要做的事:
1/ 这篇讲k8s证书更新的文章里,给出的配置信息是什么?
2/ 把这篇讲k8s证书更新的文章中从“更新证书后: 会导致contexts丢失(上下文) kubectl”开始、一直到“host or port?”为止的部分重写一遍,其中的“k8s集群”改为“Kubernetes集群”。

原文:
________________
目录
1. 前言
1.2检查证书是否过期
2. !!!备份原有集群配置文件
3. 官方更新方式,更新证书(有效期一年)
3.2测试集群是否正常
4. 使用开源组件将证书有效期设置为99年(建议初始化集群时)
1. 前言
配置信息: ubuntu18.04 k8s集群1.22.0。
更新证书后: 会导致contexts丢失(上下文) kubectl config get-contexts
更新证书
今天使用k8s集群发现报错。
root@k8s-master:~# kubectl get nodes
The connection to the server <master>:6443 was refused - did you specify the right host or port?
查看kubelet状态,发现无法启动, 查看docker服务,发现api-server也没用启动
root@k8s-master:~# systemctl status kubelet.service
● kubelet.service - kubelet: The Kubernetes Node Agent
Loaded: loaded (/lib/systemd/system/kubelet.service; enabled; vendor preset: enabled)
Drop-In: /etc/systemd/system/kubelet.service.d
└─10-kubeadm.conf
Active: activating (auto-restart) (Result: exit-code) since Wed 2022-12-14 09:25:38 CST; 3s ago
Docs: https://kubernetes.io/docs/home/
Process: 4364 ExecStart=/usr/bin/kubelet $KUBELET_KUBECONFIG_ARGS $KUBELET_CONFIG_ARGS $KUBELET_KUBEADM_ARGS $KUBELET_EXTRA_ARGS (code=exited, status=1/FAILURE)
Main PID: 4364 (code=exited, status=1/FAILURE)
root@k8s-master:~# docker ps
CONTAINER ID IMAGE COMMAND CREATED STATUS PORTS NAMES
查看日志 ,发现报错找不到 bootstrap-kubelet.conf
root@k8s-master:~# tail -f 20 /var/log/syslog
tail: cannot open '20' for reading: No such file or directory
==> /var/log/syslog <==
Dec 14 09:28:22 k8s-master systemd[1]: Started kubelet: The Kubernetes Node Agent.
Dec 14 09:28:22 k8s-master kubelet[5166]: Flag --network-plugin has been deprecated, will be removed along with dockershim.
Dec 14 09:28:22 k8s-master kubelet[5166]: Flag --network-plugin has been deprecated, will be removed along with dockershim.
Dec 14 09:28:22 k8s-master systemd[1]: Started Kubernetes systemd probe.
Dec 14 09:28:22 k8s-master kubelet[5166]: I1214 09:28:22.095203 5166 server.go:440] "Kubelet version" kubeletVersion="v1.22.0"
Dec 14 09:28:22 k8s-master kubelet[5166]: I1214 09:28:22.095517 5166 server.go:868] "Client rotation is on, will bootstrap in background"
Dec 14 09:28:22 k8s-master kubelet[5166]: E1214 09:28:22.096812 5166 bootstrap.go:265] part of the existing bootstrap client certificate in /etc/kubernetes/kubelet.conf is expired: 2022-12-08 06:32:35 +0000 UTC
Dec 14 09:28:22 k8s-master kubelet[5166]: E1214 09:28:22.096858 5166 server.go:294] "Failed to run kubelet" err="failed to run Kubelet: unable to load bootstrap kubeconfig: stat /etc/kubernetes/bootstrap-kubelet.conf: no such file or directory"
________________
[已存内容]
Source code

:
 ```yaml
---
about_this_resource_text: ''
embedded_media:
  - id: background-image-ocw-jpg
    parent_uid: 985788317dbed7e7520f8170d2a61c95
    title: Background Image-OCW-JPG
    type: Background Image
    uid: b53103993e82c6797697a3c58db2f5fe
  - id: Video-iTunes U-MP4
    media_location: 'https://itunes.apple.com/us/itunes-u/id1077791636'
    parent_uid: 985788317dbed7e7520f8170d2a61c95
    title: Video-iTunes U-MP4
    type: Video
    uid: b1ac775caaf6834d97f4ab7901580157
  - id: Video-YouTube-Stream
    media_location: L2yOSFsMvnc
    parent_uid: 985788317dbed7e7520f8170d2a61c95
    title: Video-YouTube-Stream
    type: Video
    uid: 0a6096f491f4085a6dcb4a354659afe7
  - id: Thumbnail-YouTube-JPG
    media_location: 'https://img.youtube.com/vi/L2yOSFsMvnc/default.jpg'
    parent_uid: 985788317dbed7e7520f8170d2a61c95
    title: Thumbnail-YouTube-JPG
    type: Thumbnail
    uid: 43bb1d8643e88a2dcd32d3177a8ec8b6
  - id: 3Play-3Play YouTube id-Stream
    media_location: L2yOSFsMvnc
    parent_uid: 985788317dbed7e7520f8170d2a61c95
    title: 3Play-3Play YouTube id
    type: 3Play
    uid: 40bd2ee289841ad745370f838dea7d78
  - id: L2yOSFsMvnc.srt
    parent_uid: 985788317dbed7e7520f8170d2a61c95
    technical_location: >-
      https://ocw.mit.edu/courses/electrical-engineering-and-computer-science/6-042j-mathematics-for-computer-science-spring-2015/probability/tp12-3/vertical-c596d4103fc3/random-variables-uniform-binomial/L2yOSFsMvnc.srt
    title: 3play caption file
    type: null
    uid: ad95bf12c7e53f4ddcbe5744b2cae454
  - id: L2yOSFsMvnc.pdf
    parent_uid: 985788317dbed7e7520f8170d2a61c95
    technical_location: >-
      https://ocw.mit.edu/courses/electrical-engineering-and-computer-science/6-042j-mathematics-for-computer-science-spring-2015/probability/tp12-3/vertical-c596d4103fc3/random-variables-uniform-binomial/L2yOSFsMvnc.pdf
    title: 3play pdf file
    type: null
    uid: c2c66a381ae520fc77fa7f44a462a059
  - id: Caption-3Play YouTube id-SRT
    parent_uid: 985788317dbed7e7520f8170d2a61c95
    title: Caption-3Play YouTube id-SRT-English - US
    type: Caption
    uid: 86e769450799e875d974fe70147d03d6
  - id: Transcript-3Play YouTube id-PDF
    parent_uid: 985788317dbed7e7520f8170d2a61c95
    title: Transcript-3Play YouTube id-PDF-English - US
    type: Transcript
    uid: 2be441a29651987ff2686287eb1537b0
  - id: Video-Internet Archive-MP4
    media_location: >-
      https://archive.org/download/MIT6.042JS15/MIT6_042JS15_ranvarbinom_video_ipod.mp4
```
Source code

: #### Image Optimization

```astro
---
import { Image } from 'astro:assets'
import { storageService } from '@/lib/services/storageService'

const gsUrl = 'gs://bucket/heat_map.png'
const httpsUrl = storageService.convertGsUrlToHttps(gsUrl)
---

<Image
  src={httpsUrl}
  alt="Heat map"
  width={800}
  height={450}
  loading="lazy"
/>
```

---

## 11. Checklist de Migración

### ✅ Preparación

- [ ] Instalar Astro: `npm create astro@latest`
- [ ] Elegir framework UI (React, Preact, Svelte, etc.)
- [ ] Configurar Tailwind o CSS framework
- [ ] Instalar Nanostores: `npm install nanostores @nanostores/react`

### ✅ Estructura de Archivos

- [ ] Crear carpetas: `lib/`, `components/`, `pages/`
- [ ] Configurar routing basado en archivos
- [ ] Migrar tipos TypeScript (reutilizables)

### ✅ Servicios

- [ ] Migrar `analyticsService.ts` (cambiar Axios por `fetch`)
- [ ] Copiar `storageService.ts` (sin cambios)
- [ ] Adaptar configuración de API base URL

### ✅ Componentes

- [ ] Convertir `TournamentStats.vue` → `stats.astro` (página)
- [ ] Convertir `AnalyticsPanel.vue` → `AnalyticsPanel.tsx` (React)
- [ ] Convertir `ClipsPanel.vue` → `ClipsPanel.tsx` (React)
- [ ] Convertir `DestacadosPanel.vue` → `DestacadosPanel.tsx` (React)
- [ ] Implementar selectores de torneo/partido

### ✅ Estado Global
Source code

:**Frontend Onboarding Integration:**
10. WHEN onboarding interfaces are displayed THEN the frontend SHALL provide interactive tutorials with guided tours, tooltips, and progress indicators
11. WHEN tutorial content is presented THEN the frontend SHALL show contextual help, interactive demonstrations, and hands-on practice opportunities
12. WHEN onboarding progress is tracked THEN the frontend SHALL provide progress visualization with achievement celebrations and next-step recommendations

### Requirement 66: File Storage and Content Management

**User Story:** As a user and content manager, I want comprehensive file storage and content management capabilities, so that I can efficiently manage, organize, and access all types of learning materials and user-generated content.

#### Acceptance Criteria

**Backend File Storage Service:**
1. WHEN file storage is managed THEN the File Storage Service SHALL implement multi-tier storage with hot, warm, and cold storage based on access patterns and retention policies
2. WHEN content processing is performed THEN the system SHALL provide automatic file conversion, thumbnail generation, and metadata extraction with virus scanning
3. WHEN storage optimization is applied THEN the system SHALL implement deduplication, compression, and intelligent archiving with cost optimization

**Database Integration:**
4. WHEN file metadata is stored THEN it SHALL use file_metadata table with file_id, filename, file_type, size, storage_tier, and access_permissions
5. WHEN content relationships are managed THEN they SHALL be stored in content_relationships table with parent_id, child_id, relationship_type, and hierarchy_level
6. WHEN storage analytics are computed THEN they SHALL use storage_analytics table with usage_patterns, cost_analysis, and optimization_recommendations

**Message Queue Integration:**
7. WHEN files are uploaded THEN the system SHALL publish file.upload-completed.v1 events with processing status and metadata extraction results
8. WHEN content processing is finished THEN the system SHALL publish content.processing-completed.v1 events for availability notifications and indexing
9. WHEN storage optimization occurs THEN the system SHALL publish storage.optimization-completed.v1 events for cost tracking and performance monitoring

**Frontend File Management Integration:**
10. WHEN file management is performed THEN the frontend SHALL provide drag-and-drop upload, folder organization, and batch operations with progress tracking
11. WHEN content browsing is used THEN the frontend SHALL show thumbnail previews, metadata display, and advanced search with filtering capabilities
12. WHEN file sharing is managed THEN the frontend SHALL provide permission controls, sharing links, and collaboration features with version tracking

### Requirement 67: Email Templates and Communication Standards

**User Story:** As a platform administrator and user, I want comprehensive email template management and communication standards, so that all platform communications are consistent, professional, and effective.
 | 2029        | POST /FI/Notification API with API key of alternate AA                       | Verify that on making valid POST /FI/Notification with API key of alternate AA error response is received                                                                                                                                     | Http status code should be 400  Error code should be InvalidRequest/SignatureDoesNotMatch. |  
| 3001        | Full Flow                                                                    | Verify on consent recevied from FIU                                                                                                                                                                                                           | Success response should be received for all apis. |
________________
按题号作答:
1/ ubuntu18.04,k8s集群1.22.0。

2/
更新证书后: 会导致contexts丢失(上下文) kubectl config get-contexts
更新证书
今天使用Kubernetes集群发现报错。
root@k8s-master:~# kubectl get nodes
The connection to the server <master>:6443 was refused - did you specify the right host or port?